**Что требуется:** Перепишите без изменений отрывок из воспоминаний о блокаде, начиная со слов «Я был там: история» и останавливаясь после слов «баночку каустической соды.».

--- Текст документа ---

Я был там: история мальчика, пережившего блокаду. Воспоминания простого человека о непростом времени - Геннадий Чикунов
Шрифт:
Интервал:
Закладка:
Прошло не так уж много времени, как еще один наш товарищ тоже чуть было не сыграл в ящик. У него была жива мать, и жила она рядом с нашим детдомом. По этой причине он при первой возможности забегал домой, иногда даже ночевал там. В те годы очень тяжело было с мылом, и люди приловчились варить его сами, в домашних условиях. Для варки мыла применялся каустик, который растворял кости, из которых варили мыло.
Однажды он забежал домой, чтобы напиться. Матери дома не оказалось. Увидев какой-то сосуд с жидкостью и подумав, что это вода, он с жадностью сделал несколько глотков. Когда он понял, что это не вода, а какой-то яд, было уже поздно. Оказывается, мать собралась варить мыло и приготовила для этого баночку каустической соды.
Этого паренька спасли, но ему очень долго пришлось пролежать в больнице.

--- Представленные записи ---

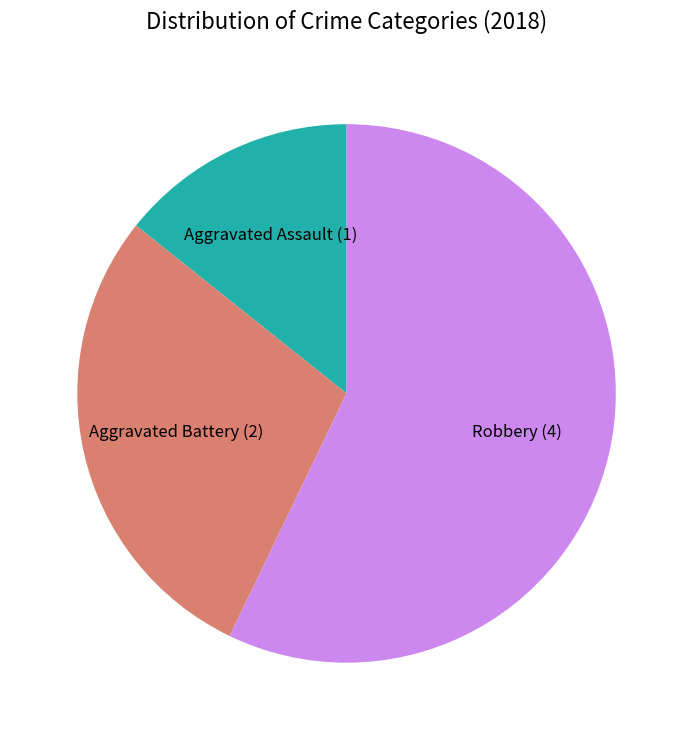

How many segments does this pie chart have?

3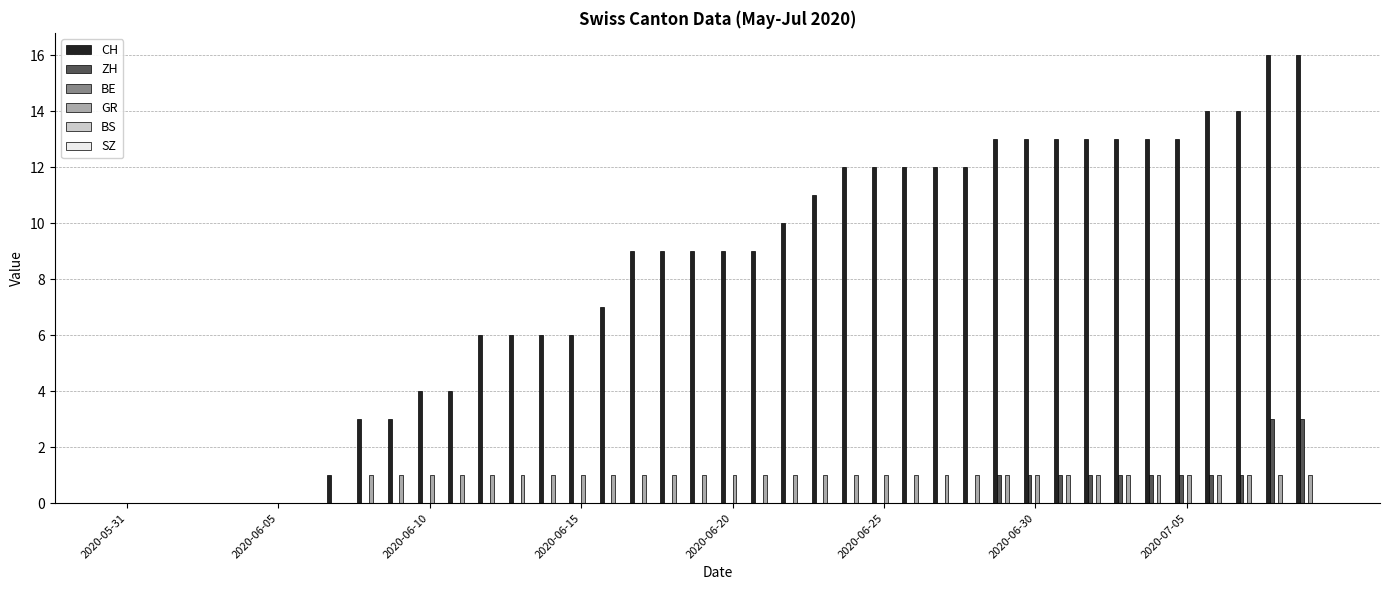

What is the sum of all ZH values?

15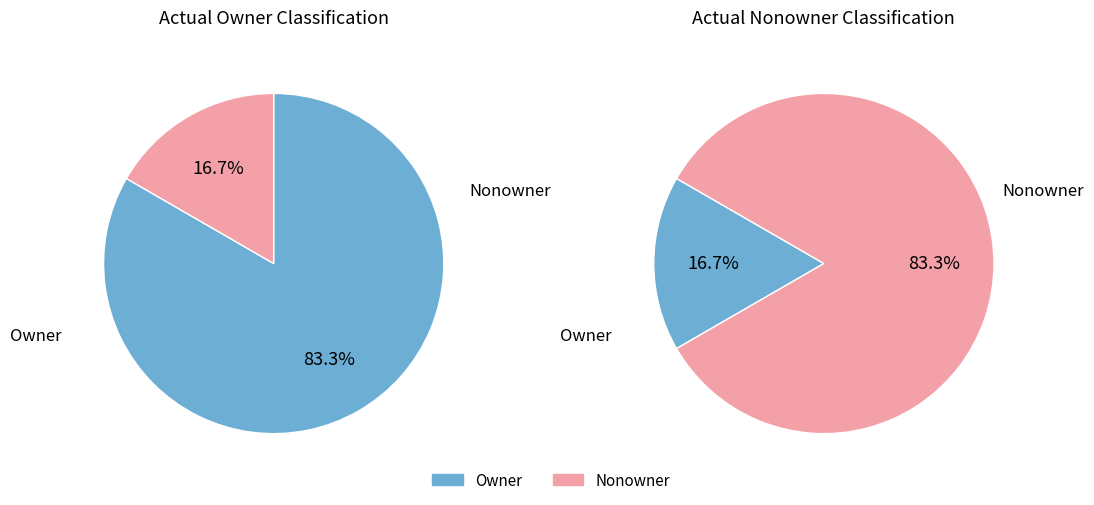

How many segments does this pie chart have?

2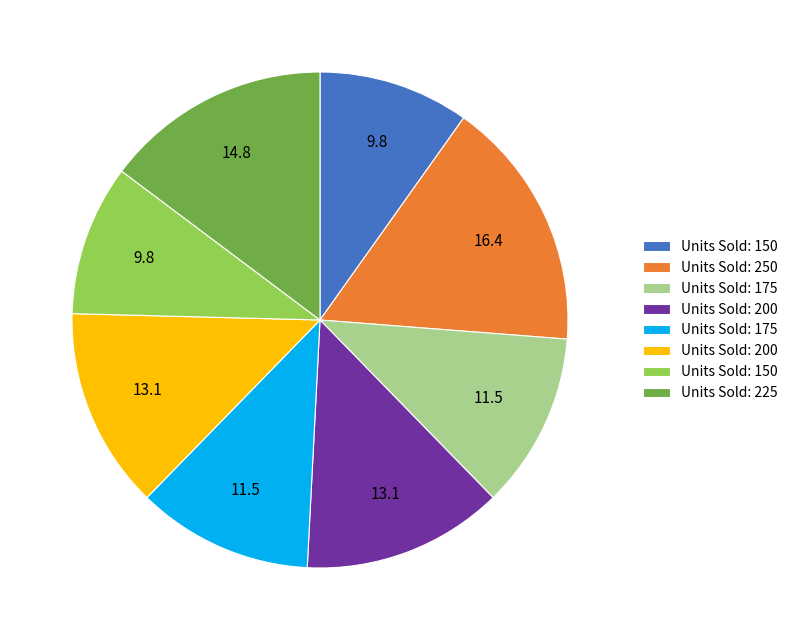

Is there a majority slice in this chart?

No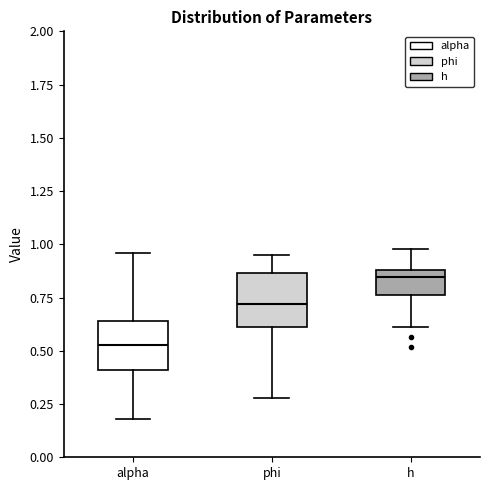

Where is the lower edge of the box for h on the y-axis? The values are not printed on the chart, so give them approximately, as read against the axis.

0.75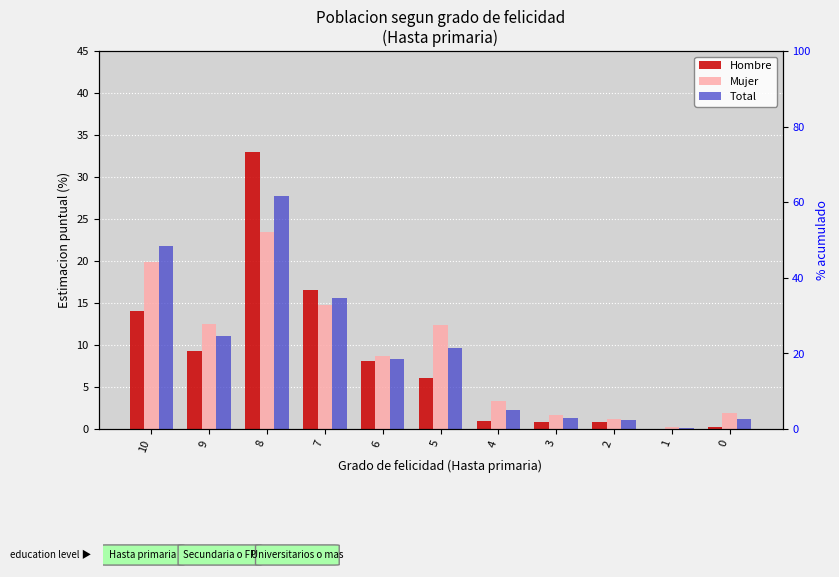

Where does the Total series first go above 8?

10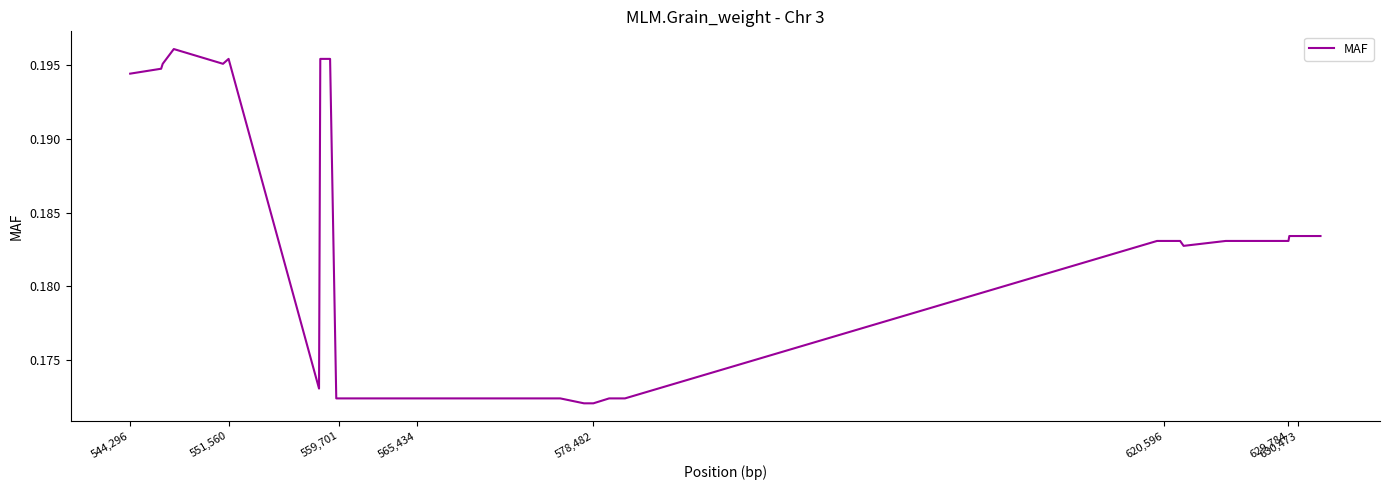

What is the minimum value shown in the chart?

0.2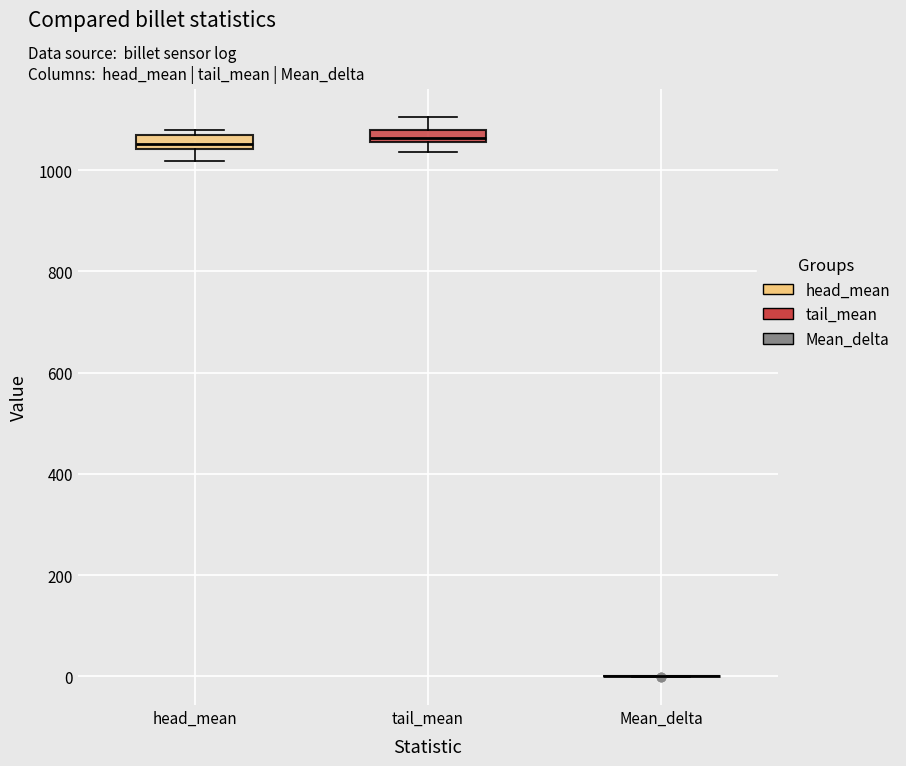

Where is the lower edge of the box for head_mean on the y-axis? The values are not printed on the chart, so give them approximately, as read against the axis.

1040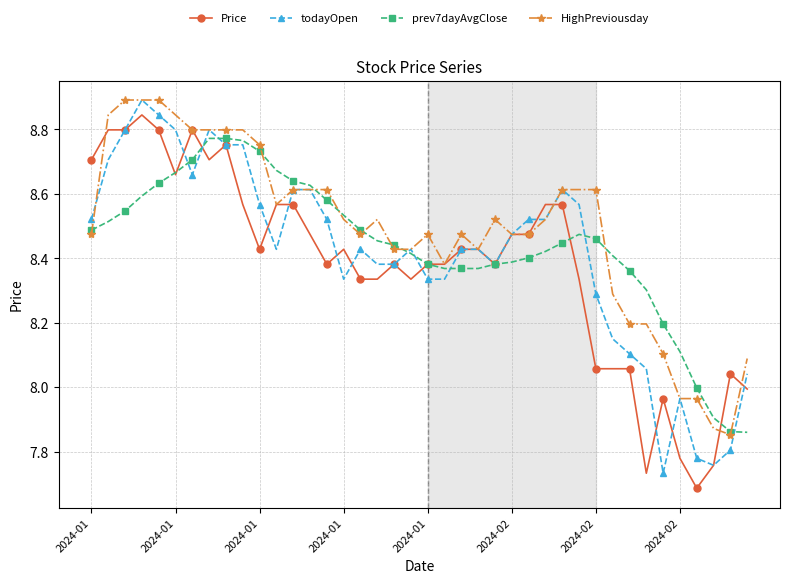

How many lines are shown in the chart?

4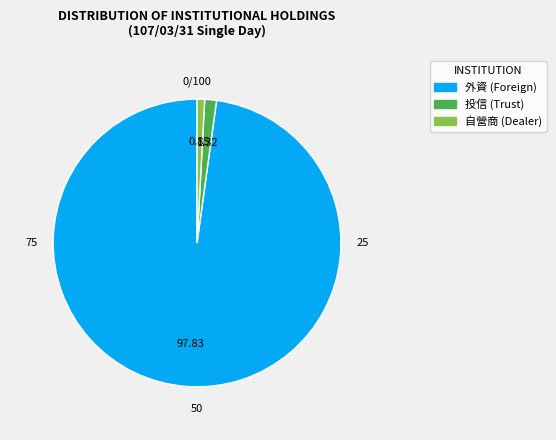

Is the sum of 自營商 (Dealer) and 外資 (Foreign) greater than half?

Yes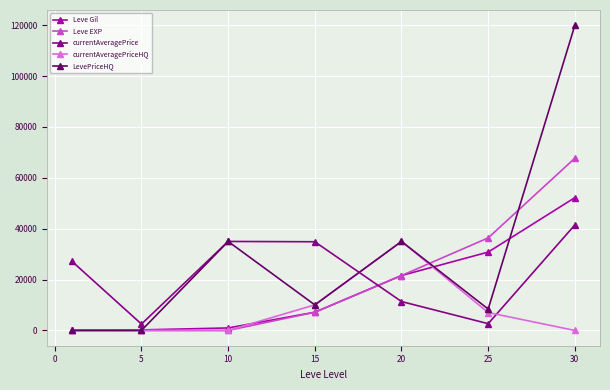

What are all the series names shown in the legend?

Leve Gil, Leve EXP, currentAveragePrice, currentAveragePriceHQ, LevePriceHQ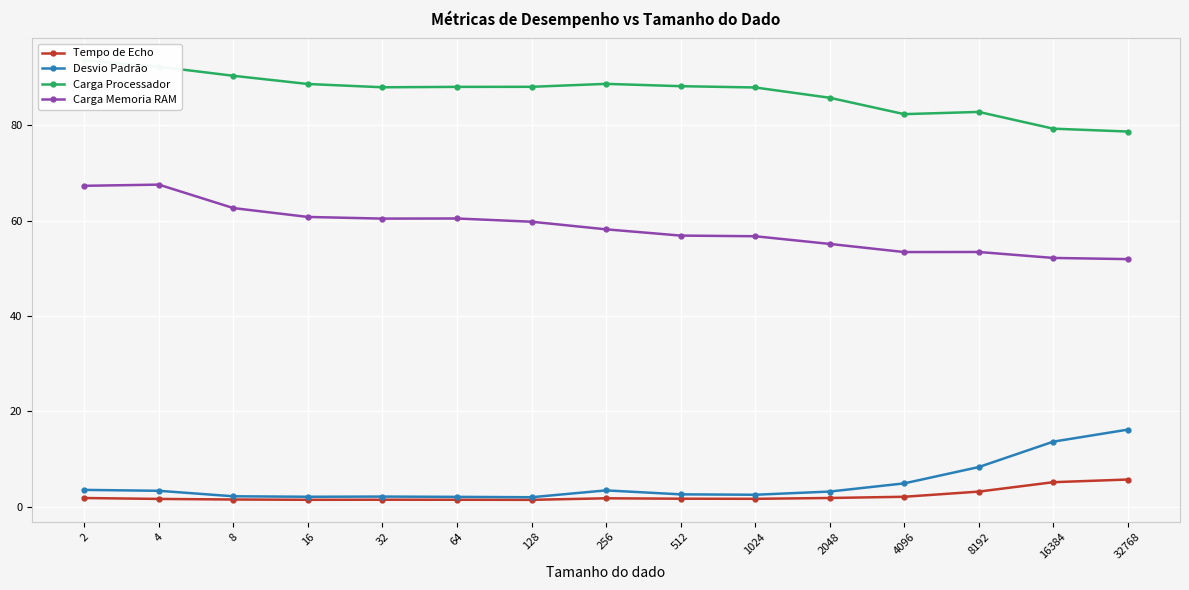

What is the spread (max minus min) of values at 4?

90.7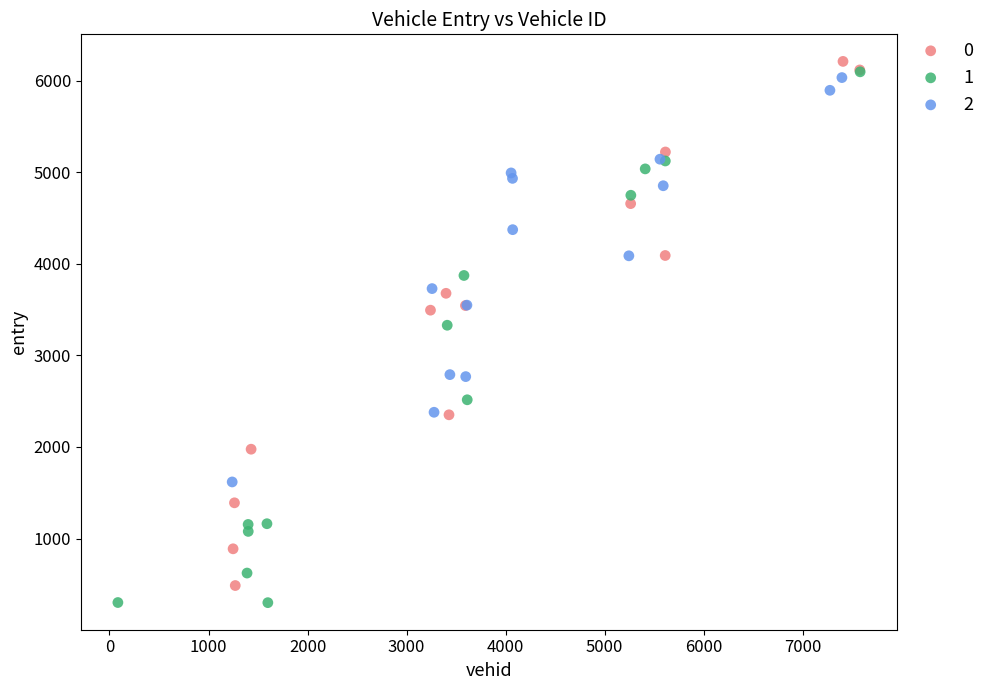

What are all the series names shown in the legend?

0, 1, 2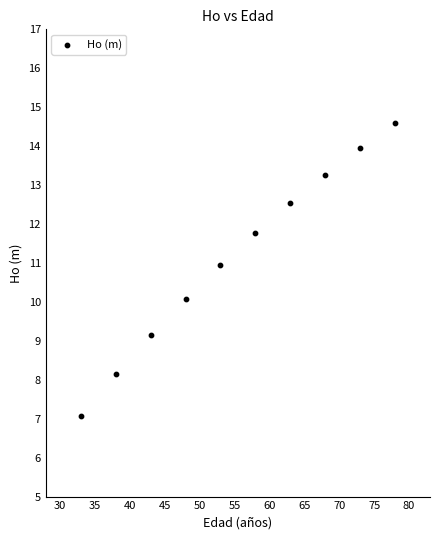

What is the average X value?

55.5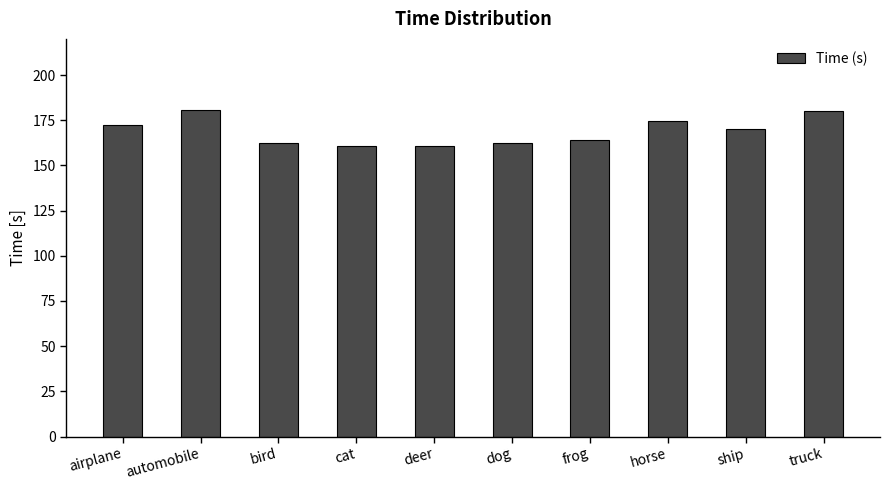

Is it true that the value at frog is 163.8?

True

---

**Результат задания:**
Я был там: история мальчика, пережившего блокаду. Воспоминания простого человека о непростом времени - Геннадий Чикунов
Шрифт:
Интервал:
Закладка:
Прошло не так уж много времени, как еще один наш товарищ тоже чуть было не сыграл в ящик. У него была жива мать, и жила она рядом с нашим детдомом. По этой причине он при первой возможности забегал домой, иногда даже ночевал там. В те годы очень тяжело было с мылом, и люди приловчились варить его сами, в домашних условиях. Для варки мыла применялся каустик, который растворял кости, из которых варили мыло.
Однажды он забежал домой, чтобы напиться. Матери дома не оказалось. Увидев какой-то сосуд с жидкостью и подумав, что это вода, он с жадностью сделал несколько глотков. Когда он понял, что это не вода, а какой-то яд, было уже поздно. Оказывается, мать собралась варить мыло и приготовила для этого баночку каустической соды.